Opinion | Farrukh Abadi
As a sign of the increasingly reactionary nature of the US state, the Biden-Harris administration has once again vetoed a UN Security Council resolution for a ceasefire in Gaza, on November 20. Compared to previous presidents, the Biden-Harris administration proves that it cannot operate any other way than to continue on this same reactionary trend that Trump, too, will continue.
During former President Obama’s last few months in office, his administration abstained from giving support to Israeli settlements during a UN Security Council vote. Before him, several Republican presidents have also restricted Israel’s actions by threat of rescinding weapons and money, including Dwight Eisenhower, Ronald Reagan, and George H.W. Bush. Of course, these were not by any means progressive decisions that had the interests of the masses in mind—rather, they were aimed at reeling in the genocide to preserve Israel from overextending itself and countering the trend of its isolation. The fact that today the Democrats are unwilling to do this shows the extent of this reactionization—that faced with the most naked genocide and amid a presidential election cycle, imperialists do not have the leeway to slow down its course to win a few extra votes and quell the mass movement. And this is coming from a party that campaigned on being the lesser of two evils!
The situation is not much different in Congress. A lot of attention was attracted by the “left”-wing of the Democrats—the apologists of Israel—trying to pass a measure to stop the sale of arms to Israel. This was led by social-democrat Bernie Sanders, who dutifully carried out his role of sanitizing Harris’s campaign over the past few months only to attack it after losing. Now, his attempts to pass the bill provided window dressing again for the Democrats, with the hopes of sparking the embers of electoral cretinism. The Biden-Harris administration has spent at least $17.9 billion on military aid to Israel over the past year alone, and roughly $5 billion on its own escalated operations in the region.

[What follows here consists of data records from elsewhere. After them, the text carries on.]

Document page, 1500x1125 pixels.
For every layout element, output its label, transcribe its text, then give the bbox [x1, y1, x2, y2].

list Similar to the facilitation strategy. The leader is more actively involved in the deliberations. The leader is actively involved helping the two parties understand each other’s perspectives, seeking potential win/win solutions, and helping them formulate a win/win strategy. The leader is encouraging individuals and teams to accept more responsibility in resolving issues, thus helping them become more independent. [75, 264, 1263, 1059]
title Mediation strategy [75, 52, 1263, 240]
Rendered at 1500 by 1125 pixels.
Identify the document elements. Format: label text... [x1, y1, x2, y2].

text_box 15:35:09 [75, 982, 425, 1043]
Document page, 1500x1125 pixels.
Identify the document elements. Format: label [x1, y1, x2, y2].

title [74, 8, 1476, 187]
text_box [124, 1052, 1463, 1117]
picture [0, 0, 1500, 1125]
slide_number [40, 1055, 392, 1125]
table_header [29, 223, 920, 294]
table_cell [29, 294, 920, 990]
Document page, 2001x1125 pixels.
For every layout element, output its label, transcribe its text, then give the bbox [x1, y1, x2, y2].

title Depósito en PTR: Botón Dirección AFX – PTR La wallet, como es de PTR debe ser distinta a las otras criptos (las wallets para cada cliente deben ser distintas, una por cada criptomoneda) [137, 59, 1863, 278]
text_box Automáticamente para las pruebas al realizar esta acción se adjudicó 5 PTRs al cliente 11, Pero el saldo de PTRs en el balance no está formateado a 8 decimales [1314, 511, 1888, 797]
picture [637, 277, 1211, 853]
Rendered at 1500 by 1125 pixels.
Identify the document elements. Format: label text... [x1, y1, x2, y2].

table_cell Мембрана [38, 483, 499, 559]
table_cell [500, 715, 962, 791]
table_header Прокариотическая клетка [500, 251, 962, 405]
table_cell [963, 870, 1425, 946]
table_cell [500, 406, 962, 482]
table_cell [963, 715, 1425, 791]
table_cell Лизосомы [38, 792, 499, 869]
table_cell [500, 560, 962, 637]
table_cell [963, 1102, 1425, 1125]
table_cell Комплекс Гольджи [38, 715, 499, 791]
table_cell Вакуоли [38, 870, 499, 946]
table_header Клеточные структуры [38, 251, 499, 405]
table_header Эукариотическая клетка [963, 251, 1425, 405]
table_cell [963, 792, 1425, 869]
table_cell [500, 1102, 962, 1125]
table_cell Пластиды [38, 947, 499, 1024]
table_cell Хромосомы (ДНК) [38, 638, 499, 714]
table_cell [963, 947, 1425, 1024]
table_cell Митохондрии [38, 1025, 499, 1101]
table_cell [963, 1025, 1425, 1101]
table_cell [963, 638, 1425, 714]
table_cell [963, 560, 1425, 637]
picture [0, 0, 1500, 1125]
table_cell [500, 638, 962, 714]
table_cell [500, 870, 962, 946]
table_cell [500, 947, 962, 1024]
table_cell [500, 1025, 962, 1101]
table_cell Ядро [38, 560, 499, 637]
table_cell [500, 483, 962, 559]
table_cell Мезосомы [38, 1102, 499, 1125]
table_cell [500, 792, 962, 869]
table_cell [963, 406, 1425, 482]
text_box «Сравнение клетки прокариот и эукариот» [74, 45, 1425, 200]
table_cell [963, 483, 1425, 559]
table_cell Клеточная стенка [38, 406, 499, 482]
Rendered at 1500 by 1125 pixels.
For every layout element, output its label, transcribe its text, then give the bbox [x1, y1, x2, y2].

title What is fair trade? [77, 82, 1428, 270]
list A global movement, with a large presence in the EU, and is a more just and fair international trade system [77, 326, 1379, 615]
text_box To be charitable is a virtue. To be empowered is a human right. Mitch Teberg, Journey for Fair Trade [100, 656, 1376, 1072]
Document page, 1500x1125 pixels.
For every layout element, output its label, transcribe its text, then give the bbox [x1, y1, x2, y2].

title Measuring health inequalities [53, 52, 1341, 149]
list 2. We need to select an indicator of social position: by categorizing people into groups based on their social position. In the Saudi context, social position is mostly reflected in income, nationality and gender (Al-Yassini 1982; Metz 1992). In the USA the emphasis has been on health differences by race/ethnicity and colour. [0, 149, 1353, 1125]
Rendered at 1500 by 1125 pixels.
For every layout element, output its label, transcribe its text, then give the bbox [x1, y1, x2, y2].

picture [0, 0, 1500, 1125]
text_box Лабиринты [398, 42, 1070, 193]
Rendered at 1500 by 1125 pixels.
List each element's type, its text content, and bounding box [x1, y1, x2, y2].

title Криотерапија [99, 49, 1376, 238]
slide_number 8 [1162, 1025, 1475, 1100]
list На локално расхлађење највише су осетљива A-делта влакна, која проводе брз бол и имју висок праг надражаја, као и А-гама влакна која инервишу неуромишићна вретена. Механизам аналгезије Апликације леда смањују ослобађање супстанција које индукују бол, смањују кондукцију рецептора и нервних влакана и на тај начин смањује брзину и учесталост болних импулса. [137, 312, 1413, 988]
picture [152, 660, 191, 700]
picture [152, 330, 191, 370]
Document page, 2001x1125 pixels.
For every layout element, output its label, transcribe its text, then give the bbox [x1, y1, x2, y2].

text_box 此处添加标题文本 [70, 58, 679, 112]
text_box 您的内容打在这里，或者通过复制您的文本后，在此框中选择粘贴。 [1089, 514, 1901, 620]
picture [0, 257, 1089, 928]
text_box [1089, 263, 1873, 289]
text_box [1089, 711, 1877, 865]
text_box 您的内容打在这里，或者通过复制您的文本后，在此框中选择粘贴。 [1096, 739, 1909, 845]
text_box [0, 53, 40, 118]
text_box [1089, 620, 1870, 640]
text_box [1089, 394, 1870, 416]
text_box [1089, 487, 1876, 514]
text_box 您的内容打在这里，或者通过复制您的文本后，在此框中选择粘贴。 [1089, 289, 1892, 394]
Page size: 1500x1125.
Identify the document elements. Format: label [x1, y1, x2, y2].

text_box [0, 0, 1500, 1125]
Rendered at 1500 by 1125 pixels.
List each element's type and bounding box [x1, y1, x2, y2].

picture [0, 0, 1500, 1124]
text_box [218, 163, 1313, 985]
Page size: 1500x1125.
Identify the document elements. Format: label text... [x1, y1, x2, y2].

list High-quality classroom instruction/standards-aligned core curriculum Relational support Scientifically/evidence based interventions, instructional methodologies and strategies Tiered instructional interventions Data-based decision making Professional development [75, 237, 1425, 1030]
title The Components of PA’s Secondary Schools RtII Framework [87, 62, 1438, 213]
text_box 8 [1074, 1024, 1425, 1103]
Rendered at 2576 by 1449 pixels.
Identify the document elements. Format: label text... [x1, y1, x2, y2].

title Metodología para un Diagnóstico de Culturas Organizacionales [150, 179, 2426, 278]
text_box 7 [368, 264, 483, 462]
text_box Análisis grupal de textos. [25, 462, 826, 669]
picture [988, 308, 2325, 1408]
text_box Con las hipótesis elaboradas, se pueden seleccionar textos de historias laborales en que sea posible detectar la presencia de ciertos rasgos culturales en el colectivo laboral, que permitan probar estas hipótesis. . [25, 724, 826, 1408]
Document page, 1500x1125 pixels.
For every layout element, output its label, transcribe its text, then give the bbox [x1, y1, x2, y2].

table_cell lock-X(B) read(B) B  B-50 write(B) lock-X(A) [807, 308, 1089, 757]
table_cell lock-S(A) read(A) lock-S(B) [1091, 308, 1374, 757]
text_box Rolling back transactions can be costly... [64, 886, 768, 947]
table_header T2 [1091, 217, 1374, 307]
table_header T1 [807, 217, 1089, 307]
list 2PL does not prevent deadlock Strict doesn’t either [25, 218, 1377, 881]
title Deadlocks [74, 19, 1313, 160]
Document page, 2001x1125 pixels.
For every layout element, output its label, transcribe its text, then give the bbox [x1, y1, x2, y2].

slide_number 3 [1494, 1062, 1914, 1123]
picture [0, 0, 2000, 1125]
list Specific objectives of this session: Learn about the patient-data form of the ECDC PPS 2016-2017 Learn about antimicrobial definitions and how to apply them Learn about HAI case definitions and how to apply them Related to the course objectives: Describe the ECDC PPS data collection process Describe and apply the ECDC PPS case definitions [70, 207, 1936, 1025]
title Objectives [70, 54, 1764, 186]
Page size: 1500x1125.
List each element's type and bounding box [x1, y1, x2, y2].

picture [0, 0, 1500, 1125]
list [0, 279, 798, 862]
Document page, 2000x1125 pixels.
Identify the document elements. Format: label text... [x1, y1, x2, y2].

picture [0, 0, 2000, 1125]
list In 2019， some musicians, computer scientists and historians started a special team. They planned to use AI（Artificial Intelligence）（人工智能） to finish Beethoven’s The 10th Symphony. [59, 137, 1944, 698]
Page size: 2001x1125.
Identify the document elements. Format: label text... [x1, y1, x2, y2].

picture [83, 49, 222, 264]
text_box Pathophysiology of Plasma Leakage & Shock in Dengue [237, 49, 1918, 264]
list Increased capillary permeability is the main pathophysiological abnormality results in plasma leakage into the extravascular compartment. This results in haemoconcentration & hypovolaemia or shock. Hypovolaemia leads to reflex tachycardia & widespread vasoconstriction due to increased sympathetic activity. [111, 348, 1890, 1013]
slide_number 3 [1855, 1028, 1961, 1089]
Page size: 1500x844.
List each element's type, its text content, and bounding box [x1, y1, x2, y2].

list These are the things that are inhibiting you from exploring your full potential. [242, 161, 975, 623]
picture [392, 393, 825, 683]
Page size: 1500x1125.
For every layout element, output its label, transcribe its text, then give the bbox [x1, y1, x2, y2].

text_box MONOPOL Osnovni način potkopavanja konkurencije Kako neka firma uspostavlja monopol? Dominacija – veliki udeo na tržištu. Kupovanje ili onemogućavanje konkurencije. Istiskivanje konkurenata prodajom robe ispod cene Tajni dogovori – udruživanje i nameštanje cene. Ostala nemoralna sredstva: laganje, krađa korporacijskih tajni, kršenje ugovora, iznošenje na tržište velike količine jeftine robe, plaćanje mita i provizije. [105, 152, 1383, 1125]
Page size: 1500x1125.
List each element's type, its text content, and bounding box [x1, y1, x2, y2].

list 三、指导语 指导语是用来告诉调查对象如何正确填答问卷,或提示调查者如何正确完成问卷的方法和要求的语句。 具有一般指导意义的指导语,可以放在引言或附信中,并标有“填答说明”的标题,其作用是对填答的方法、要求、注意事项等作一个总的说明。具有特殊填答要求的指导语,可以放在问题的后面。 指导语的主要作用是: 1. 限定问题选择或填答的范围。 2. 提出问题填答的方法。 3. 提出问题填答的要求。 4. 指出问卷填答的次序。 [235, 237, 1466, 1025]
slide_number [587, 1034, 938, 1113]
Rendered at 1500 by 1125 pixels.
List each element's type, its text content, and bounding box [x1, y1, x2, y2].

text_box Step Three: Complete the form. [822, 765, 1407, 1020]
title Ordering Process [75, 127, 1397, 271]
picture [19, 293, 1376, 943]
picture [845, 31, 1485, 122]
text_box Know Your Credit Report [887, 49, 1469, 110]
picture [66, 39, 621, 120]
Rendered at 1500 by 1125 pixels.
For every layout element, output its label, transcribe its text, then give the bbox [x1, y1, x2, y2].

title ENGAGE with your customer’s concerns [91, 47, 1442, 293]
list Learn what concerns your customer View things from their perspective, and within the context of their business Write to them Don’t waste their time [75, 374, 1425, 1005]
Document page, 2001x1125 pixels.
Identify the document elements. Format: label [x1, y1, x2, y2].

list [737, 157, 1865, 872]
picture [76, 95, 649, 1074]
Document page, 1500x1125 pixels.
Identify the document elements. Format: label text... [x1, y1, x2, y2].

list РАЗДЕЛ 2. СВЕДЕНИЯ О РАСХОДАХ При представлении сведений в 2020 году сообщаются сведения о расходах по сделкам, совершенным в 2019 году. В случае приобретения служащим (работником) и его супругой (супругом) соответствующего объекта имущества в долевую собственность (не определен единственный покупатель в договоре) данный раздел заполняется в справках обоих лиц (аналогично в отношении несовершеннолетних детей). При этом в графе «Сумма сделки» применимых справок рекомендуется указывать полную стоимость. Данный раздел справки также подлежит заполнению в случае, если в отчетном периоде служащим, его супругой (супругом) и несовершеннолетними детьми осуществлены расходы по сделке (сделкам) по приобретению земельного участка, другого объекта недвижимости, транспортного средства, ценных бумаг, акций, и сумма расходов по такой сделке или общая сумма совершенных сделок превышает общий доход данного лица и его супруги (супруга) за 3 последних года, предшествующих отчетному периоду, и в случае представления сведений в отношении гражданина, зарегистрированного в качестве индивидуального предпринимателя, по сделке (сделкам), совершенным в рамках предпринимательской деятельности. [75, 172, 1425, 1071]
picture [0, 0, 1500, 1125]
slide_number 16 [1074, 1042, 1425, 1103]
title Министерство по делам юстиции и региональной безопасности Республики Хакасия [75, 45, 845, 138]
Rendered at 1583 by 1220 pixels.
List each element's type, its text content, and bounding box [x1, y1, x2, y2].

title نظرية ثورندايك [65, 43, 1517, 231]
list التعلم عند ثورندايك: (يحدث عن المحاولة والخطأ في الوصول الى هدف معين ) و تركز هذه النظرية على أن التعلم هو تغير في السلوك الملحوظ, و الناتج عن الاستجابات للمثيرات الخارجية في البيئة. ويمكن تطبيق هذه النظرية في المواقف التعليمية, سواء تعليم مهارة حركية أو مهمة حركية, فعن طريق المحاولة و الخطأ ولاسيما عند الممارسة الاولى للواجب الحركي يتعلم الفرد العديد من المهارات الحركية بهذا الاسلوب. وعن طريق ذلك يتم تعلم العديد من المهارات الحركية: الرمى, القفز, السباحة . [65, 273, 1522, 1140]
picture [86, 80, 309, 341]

The argument that Trump will be worse than the current administration in relation to Israel is only correct in one regard: that every administration is worse than the previous one. This is because imperialism is in decay, and this is what is at the heart of this genocide: the tendency of imperialism toward absolute domination, and as a result, the tendency of the masses to struggle, and in our current era, toward armed struggle in particular. What else could Trump do that the Biden-Harris administration has not? The times that the Democrats called on Israel to scale back its attacks—particularly on Iran—were not out of any sort of benevolence, but for the preservation of Israel. Israel is teetering on the edge of its existence, and anything worse that the US could do—whether it be authorizing stronger Israeli attacks or direct intervention—will serve to tip the scales further in favor of the resistance forces. Let the powerful punches delivered by the resistance in Lebanon and continuing to be delivered in Gaza serve as an example and provide a glimpse at the just rewards of the adventurism of the Israeli fascists.